> What the exercise asks:
Copy out the lines below, unchanged, from the first one through the line containing "genus: Juniperus".
━━━ Material provided ━━━
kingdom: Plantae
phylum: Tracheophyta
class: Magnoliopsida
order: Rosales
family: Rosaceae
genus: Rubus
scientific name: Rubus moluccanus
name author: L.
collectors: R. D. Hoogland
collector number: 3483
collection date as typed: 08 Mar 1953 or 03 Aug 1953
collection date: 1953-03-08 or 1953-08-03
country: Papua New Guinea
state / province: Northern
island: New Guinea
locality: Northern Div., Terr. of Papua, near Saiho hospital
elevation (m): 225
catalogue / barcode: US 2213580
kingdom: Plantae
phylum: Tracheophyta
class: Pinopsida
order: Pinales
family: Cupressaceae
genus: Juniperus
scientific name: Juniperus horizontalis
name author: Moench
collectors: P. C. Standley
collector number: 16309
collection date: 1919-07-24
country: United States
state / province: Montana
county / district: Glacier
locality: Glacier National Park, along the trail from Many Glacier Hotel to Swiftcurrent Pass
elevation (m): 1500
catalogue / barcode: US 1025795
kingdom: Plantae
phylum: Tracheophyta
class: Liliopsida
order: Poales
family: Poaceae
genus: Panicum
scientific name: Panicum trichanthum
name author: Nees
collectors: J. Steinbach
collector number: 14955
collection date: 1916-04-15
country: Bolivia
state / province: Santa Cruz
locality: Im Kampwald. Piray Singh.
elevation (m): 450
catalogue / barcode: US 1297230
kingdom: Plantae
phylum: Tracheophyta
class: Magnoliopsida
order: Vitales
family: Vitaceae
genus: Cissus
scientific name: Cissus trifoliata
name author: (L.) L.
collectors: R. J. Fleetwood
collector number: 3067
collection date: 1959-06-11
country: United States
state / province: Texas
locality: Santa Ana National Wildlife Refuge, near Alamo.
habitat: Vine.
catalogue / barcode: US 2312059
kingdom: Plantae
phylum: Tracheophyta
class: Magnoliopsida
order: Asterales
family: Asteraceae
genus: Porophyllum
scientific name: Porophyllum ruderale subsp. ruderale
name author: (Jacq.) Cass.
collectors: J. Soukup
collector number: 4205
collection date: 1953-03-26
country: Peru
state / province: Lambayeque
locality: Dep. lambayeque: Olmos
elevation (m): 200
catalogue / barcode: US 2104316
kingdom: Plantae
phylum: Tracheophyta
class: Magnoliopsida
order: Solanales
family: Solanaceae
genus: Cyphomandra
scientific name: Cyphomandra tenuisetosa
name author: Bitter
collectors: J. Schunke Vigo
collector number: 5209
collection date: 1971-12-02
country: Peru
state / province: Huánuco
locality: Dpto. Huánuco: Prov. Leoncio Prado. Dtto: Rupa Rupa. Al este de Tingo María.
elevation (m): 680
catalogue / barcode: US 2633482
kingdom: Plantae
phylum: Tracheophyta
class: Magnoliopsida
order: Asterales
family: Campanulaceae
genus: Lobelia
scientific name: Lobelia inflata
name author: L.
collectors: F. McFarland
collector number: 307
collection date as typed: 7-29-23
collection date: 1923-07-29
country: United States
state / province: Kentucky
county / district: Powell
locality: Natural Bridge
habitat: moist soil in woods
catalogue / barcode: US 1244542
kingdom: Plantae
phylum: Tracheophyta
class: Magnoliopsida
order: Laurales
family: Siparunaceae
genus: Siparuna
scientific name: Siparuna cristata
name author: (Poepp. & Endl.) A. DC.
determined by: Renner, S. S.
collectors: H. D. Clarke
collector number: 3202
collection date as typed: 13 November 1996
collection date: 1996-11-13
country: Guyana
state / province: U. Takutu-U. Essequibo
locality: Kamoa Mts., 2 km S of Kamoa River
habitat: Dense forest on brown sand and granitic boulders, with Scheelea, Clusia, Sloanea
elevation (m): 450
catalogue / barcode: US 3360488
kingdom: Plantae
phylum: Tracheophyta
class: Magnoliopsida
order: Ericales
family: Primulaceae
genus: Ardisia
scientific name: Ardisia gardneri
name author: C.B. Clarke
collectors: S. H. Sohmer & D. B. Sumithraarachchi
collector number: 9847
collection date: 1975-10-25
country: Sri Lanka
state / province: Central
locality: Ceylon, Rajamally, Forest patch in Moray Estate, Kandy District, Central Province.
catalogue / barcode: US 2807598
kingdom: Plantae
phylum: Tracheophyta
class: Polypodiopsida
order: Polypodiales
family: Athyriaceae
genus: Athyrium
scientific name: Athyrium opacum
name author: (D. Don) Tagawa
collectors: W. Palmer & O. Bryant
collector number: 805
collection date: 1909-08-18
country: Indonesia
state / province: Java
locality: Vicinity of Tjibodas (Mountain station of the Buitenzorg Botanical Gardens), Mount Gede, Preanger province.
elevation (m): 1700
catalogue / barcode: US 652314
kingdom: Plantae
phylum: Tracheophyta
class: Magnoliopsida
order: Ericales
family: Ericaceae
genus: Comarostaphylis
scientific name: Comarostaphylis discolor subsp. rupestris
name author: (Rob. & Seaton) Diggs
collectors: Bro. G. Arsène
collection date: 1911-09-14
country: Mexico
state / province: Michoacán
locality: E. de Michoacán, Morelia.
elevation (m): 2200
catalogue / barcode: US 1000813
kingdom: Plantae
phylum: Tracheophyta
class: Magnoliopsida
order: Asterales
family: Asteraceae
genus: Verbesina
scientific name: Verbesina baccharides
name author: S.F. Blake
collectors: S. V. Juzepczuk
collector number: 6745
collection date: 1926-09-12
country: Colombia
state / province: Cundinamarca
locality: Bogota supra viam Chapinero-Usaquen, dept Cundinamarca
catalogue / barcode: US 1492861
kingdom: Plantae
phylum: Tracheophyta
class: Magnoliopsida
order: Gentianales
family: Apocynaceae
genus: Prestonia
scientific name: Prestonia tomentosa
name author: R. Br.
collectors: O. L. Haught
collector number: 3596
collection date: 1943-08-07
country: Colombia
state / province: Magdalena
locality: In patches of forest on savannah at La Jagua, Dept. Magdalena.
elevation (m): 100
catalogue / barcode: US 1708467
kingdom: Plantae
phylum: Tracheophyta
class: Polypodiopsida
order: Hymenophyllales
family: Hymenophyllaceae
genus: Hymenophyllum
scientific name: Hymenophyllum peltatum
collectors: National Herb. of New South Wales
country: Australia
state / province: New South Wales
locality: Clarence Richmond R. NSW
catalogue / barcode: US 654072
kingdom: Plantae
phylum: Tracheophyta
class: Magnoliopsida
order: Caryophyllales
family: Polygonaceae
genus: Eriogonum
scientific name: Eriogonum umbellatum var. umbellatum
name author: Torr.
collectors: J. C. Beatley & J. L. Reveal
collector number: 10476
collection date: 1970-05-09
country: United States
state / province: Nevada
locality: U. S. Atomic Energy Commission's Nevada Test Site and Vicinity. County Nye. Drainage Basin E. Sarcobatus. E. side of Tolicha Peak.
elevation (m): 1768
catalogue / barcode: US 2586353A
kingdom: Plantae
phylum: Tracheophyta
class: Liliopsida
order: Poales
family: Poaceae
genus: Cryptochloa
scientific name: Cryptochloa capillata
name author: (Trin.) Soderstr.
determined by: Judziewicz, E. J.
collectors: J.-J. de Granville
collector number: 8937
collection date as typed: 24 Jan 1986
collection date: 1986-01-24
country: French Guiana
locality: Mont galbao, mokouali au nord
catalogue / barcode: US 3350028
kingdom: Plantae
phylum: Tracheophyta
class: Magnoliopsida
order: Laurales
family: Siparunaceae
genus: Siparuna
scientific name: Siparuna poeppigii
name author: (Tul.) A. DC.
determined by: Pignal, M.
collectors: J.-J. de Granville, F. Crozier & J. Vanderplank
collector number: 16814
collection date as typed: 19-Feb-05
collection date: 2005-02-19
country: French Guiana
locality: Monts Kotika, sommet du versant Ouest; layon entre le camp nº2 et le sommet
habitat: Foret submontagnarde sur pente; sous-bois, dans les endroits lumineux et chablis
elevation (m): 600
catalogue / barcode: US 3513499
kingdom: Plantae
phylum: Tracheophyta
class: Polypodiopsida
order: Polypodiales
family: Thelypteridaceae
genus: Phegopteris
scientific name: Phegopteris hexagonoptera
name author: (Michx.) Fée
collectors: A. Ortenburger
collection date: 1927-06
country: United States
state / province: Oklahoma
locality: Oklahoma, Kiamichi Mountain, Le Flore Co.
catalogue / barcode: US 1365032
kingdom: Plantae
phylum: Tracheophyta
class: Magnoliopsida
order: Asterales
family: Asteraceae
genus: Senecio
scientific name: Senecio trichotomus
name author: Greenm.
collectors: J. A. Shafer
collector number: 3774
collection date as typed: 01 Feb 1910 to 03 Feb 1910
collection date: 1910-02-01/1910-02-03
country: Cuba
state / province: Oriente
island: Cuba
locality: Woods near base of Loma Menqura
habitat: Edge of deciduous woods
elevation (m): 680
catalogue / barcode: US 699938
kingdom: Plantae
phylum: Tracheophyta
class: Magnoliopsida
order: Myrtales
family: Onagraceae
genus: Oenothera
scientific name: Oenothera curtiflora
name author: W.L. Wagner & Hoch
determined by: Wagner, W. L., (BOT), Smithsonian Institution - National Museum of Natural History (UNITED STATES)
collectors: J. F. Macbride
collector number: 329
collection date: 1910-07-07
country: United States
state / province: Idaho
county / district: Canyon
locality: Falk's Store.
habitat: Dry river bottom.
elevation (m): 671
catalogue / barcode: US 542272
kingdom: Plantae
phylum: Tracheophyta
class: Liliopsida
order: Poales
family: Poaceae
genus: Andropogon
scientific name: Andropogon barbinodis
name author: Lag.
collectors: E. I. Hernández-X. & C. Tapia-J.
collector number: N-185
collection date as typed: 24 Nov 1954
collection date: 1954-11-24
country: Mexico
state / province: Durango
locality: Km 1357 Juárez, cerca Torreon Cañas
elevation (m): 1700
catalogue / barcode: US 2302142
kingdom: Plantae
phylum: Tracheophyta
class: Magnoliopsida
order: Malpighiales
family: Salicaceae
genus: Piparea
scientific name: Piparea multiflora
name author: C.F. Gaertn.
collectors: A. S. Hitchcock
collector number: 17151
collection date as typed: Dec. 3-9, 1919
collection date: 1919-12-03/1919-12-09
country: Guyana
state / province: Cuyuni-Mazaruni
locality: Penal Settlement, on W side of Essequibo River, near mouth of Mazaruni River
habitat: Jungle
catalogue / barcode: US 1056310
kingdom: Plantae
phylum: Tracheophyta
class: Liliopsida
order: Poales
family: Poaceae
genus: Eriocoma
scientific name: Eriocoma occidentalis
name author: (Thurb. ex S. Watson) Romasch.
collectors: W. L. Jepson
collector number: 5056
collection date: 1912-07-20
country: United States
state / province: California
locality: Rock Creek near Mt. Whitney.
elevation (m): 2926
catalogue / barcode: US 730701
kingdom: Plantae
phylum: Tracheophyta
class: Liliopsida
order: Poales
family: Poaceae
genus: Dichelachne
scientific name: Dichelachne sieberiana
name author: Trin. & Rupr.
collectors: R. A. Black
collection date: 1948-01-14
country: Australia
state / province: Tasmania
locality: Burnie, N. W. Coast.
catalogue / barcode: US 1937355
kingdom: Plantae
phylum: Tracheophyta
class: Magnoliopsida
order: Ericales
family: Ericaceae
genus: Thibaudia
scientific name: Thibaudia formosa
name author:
━━━
> Result:
kingdom: Plantae
phylum: Tracheophyta
class: Magnoliopsida
order: Rosales
family: Rosaceae
genus: Rubus
scientific name: Rubus moluccanus
name author: L.
collectors: R. D. Hoogland
collector number: 3483
collection date as typed: 08 Mar 1953 or 03 Aug 1953
collection date: 1953-03-08 or 1953-08-03
country: Papua New Guinea
state / province: Northern
island: New Guinea
locality: Northern Div., Terr. of Papua, near Saiho hospital
elevation (m): 225
catalogue / barcode: US 2213580
kingdom: Plantae
phylum: Tracheophyta
class: Pinopsida
order: Pinales
family: Cupressaceae
genus: Juniperus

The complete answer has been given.